A few months after Ford published his results, for example, scientists in Australia announced the discovery of another Precambrian Charnia frond.

Precambrian Charnia were later discovered in Russia and Canada.

The Charnwood fossil was certainly not an accident. It was everything Darwin and his successors had been looking for in terms of proof of sophisticated life prior to the Cambrian explosion.

While the finding was generating quite a commotion in the scientific community, Negus was completely ignorant of the impact her unusual fern fossil was having. It wasn't until 1961 that she discovered what had happened to her fossil and how significant it had been.

In 2004, she saw an interview with Roger Mason in which he shared his tale about discovering the fossil. He responded right away when she sought out. Negus was invited to the 50th anniversary of the plant's discovery in 2007, when she was finally recognized as a co-discoverer.

It turns out that, like Negus, numerous other people had spotted similar fossils in the past, but had been overlooked by the scientific establishment.

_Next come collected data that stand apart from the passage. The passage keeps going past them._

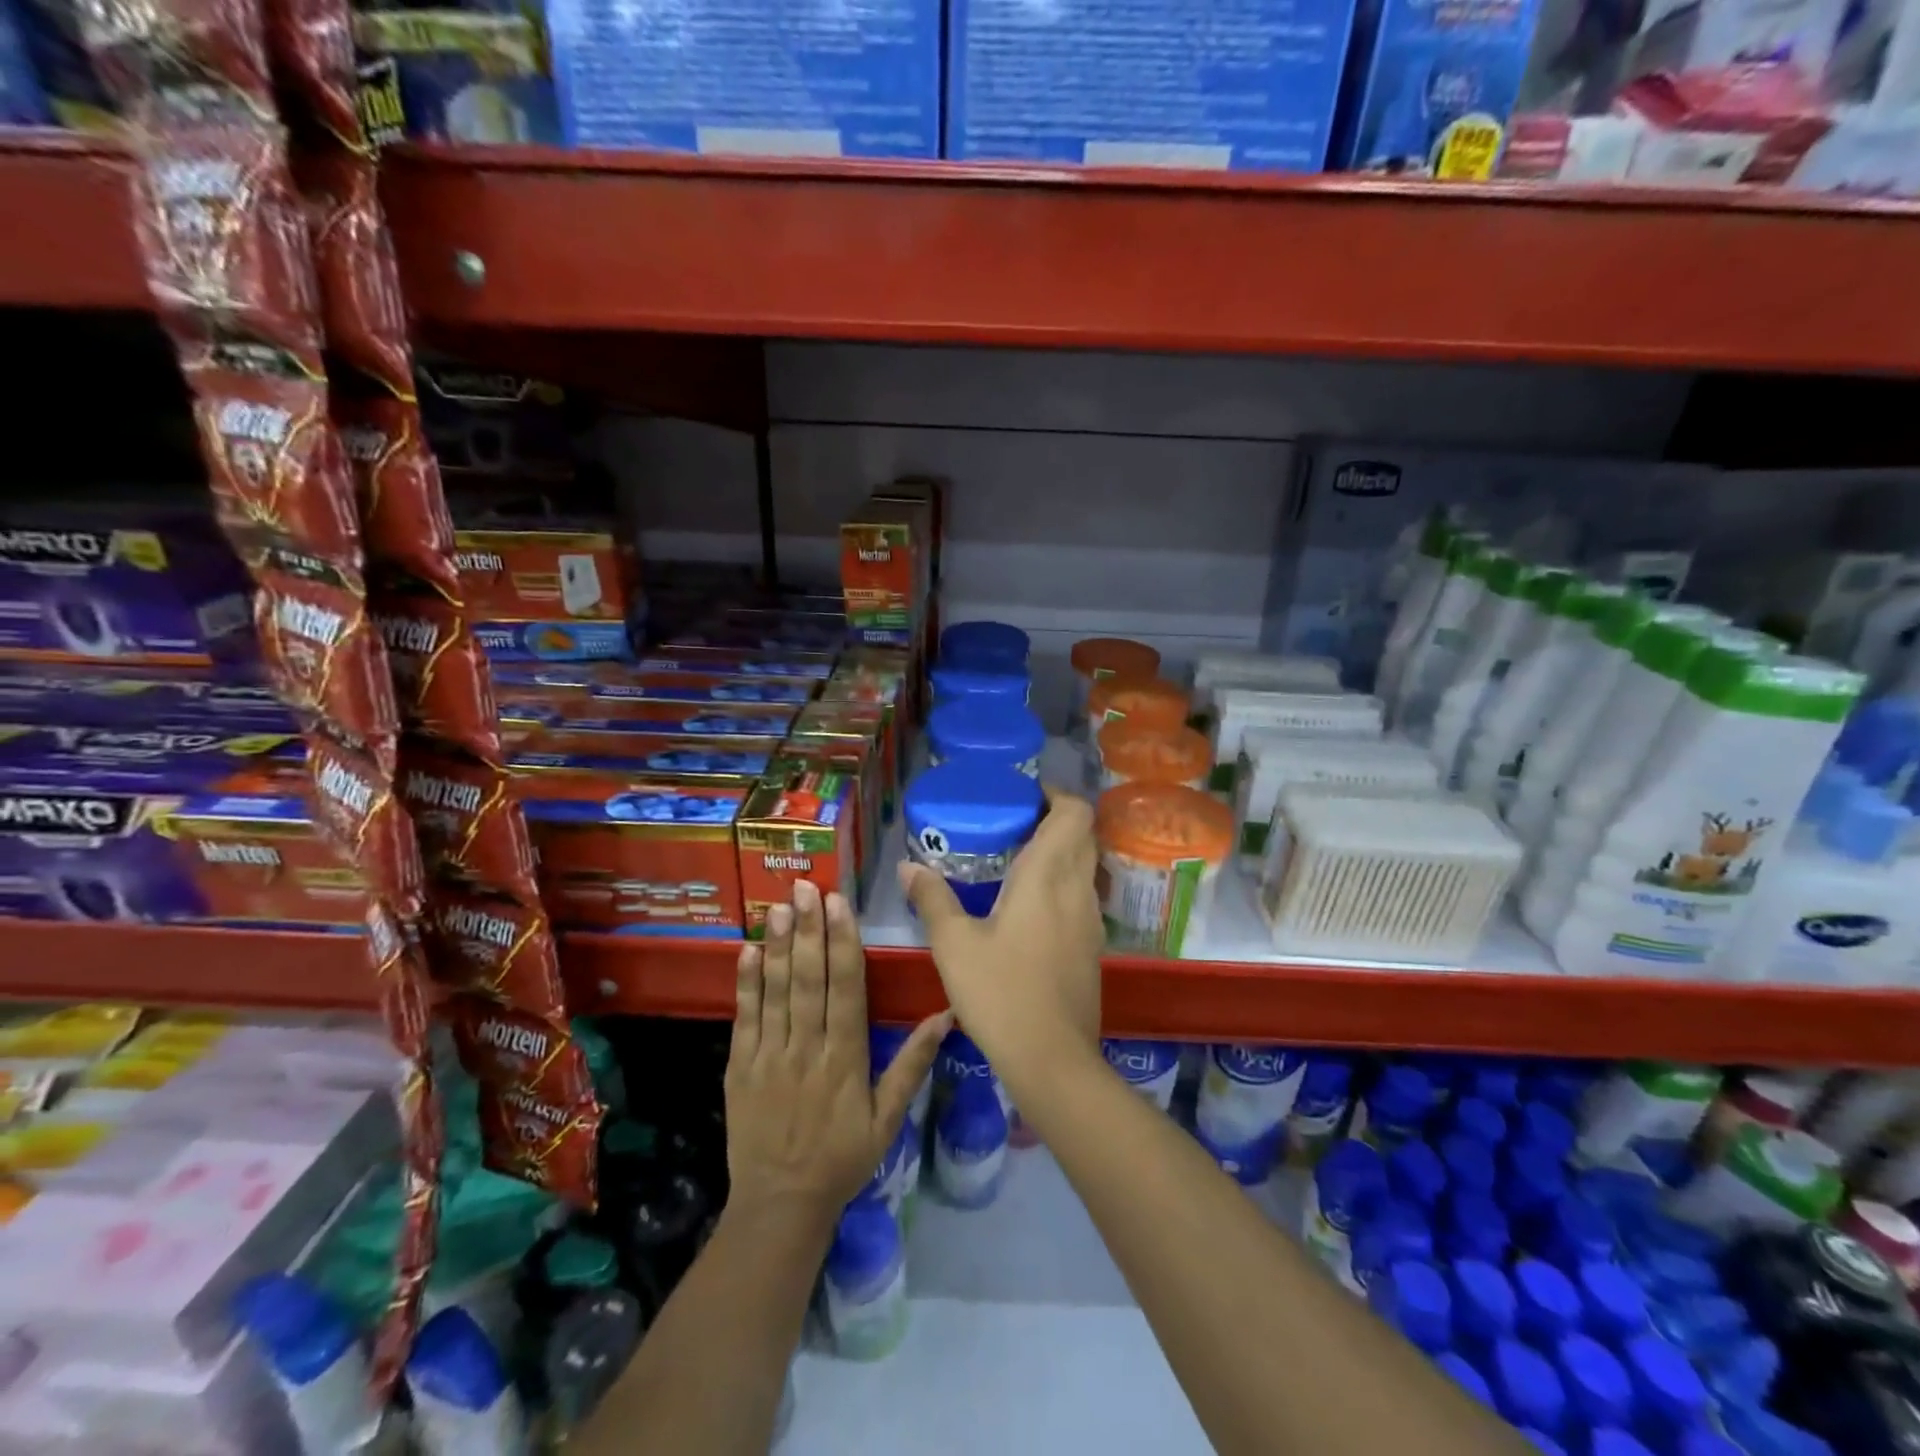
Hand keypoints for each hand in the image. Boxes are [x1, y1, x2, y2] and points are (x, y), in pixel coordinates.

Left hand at [725, 879, 949, 1229]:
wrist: (780, 1205)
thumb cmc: (842, 1159)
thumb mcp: (888, 1119)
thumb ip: (913, 1064)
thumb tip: (946, 1016)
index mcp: (845, 1058)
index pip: (846, 988)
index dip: (843, 943)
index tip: (840, 905)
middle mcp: (807, 1048)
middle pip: (809, 979)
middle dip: (808, 929)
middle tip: (805, 888)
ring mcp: (769, 1055)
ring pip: (776, 990)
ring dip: (777, 945)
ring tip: (777, 906)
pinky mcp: (740, 1067)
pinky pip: (744, 1018)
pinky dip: (746, 983)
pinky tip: (747, 950)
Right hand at [899, 786, 1105, 1098]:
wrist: (1052, 1059)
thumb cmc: (1000, 992)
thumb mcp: (953, 944)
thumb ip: (932, 899)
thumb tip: (908, 867)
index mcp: (1048, 875)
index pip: (1075, 813)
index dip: (1056, 795)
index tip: (1024, 795)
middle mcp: (1078, 888)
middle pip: (1083, 834)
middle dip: (1054, 819)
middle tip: (1012, 823)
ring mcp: (1091, 919)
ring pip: (1085, 865)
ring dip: (1060, 851)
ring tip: (1016, 859)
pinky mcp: (1093, 946)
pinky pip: (1081, 895)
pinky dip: (1062, 882)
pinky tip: (1028, 906)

Some naturalists, for example, found macrofossils in Charnwood Forest in 1848 and classified them as probable Precambrian living forms.

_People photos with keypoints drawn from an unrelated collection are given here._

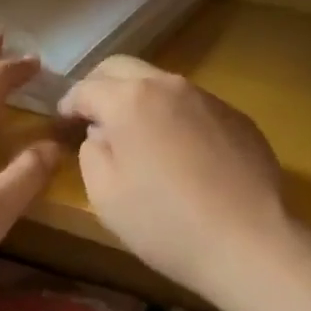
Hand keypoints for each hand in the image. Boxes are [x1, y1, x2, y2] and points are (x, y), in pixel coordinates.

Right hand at [58, 56, 290, 300]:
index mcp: (129, 101)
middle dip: (100, 86)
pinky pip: (194, 106)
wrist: (248, 242)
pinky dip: (174, 117)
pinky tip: (180, 153)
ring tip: (136, 135)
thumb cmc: (164, 223)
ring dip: (140, 100)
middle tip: (91, 116)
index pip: (86, 88)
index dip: (68, 104)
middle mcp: (170, 86)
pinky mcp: (238, 118)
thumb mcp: (105, 195)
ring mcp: (209, 99)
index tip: (61, 122)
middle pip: (123, 68)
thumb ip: (91, 153)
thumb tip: (100, 134)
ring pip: (162, 84)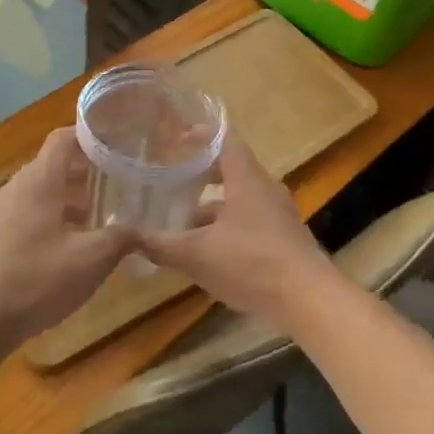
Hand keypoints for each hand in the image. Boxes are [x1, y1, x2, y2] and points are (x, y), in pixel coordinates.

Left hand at [0, 128, 135, 352]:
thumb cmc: (37, 278)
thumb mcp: (92, 259)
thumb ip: (122, 238)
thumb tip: (143, 231)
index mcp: (40, 180)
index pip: (64, 138)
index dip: (91, 135)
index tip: (119, 142)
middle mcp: (18, 187)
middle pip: (55, 164)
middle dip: (87, 171)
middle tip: (119, 181)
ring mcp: (2, 212)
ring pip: (43, 191)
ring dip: (71, 198)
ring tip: (101, 216)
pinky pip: (29, 213)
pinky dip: (53, 217)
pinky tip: (72, 246)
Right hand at [133, 134, 333, 331]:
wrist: (308, 299)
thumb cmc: (252, 263)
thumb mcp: (198, 255)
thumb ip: (161, 244)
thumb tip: (125, 236)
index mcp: (247, 179)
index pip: (225, 140)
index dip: (201, 134)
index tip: (177, 136)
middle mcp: (265, 188)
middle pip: (232, 168)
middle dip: (202, 172)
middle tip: (173, 176)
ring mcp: (278, 213)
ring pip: (240, 197)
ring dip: (212, 204)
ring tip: (182, 219)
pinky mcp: (283, 237)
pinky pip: (250, 219)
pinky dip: (227, 224)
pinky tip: (208, 249)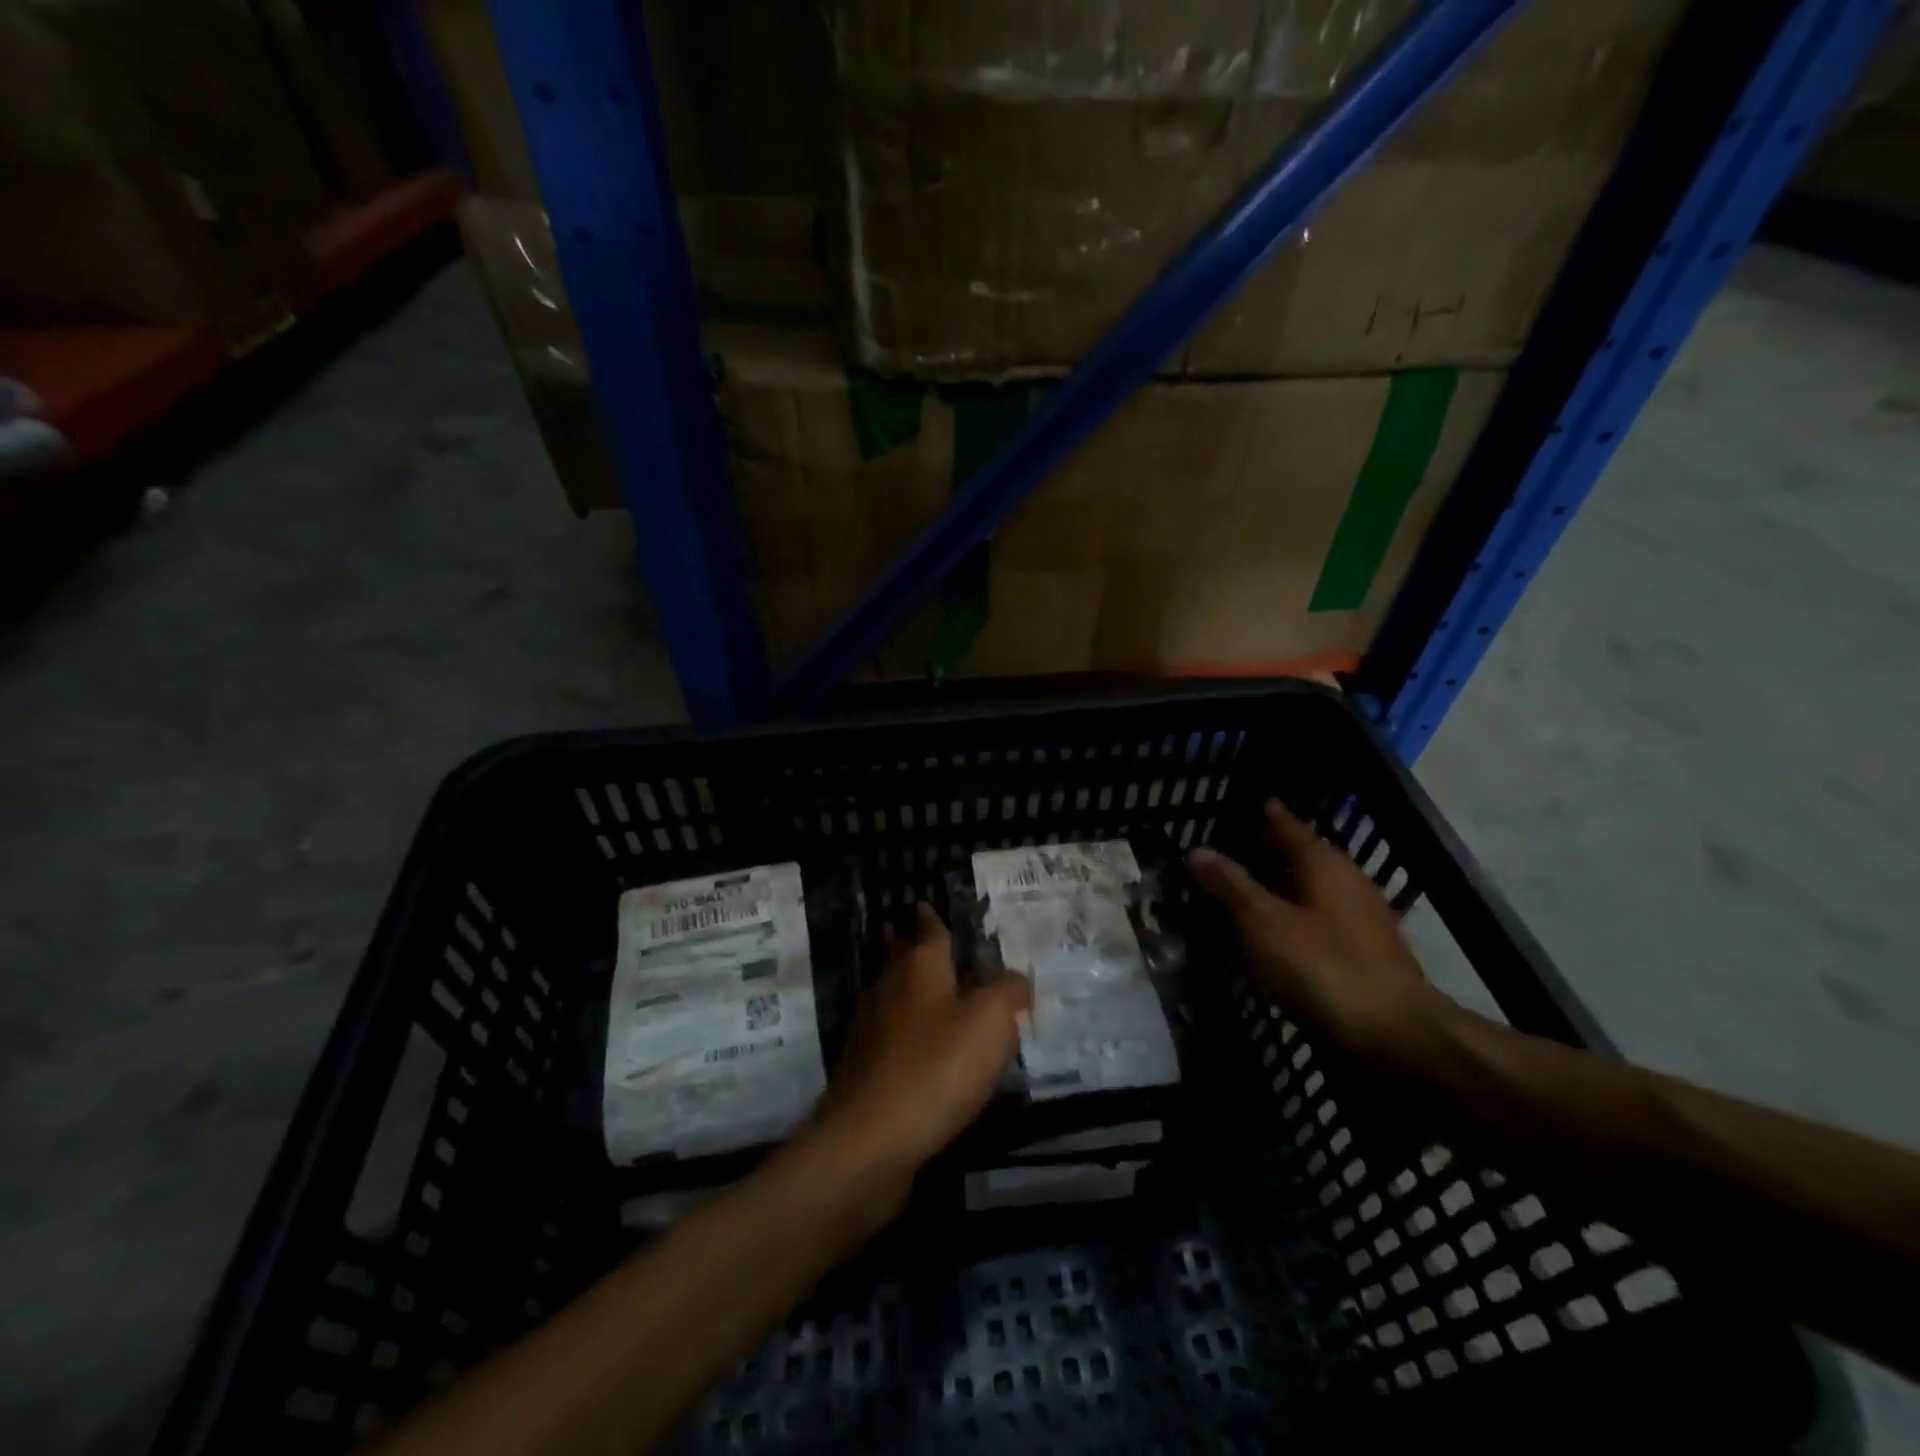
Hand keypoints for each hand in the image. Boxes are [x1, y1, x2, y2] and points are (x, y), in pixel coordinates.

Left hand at [815, 904, 1031, 1198]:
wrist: (872, 1139)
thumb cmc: (937, 1066)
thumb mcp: (991, 1021)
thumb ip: (1008, 992)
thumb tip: (1017, 980)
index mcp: (919, 966)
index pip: (927, 929)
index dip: (931, 916)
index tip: (925, 904)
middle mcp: (889, 988)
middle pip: (899, 957)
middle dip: (907, 945)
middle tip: (917, 937)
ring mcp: (870, 1030)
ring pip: (892, 996)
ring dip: (907, 989)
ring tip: (931, 993)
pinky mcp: (864, 1069)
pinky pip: (890, 1036)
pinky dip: (905, 1032)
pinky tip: (920, 1049)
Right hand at [1188, 800, 1441, 1058]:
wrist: (1395, 1037)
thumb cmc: (1323, 968)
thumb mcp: (1263, 924)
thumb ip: (1230, 885)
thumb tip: (1197, 850)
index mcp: (1324, 865)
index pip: (1291, 827)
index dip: (1269, 816)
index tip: (1252, 803)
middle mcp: (1348, 883)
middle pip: (1305, 856)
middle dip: (1274, 849)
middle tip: (1240, 844)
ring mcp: (1363, 920)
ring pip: (1315, 889)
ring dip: (1285, 885)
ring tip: (1251, 886)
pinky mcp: (1366, 954)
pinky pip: (1321, 919)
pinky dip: (1297, 916)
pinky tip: (1278, 931)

This suggests that the solution to Darwin's conundrum existed before he publicly expressed his uncertainty in 1859.

Precambrian living forms have been discovered in England, Australia, North America, Greenland, South Africa, sections of Asia, and Russia.

It is now obvious that sophisticated plants existed prior to the Cambrian explosion. Even yet, it's still unclear why variety expanded more than 500 million years ago.

It may be prudent to keep fresh Precambrian and Cambrian findings in mind in the future.

Clearly, children's innocent eyes can perceive possibilities that even the most trained scientists cannot.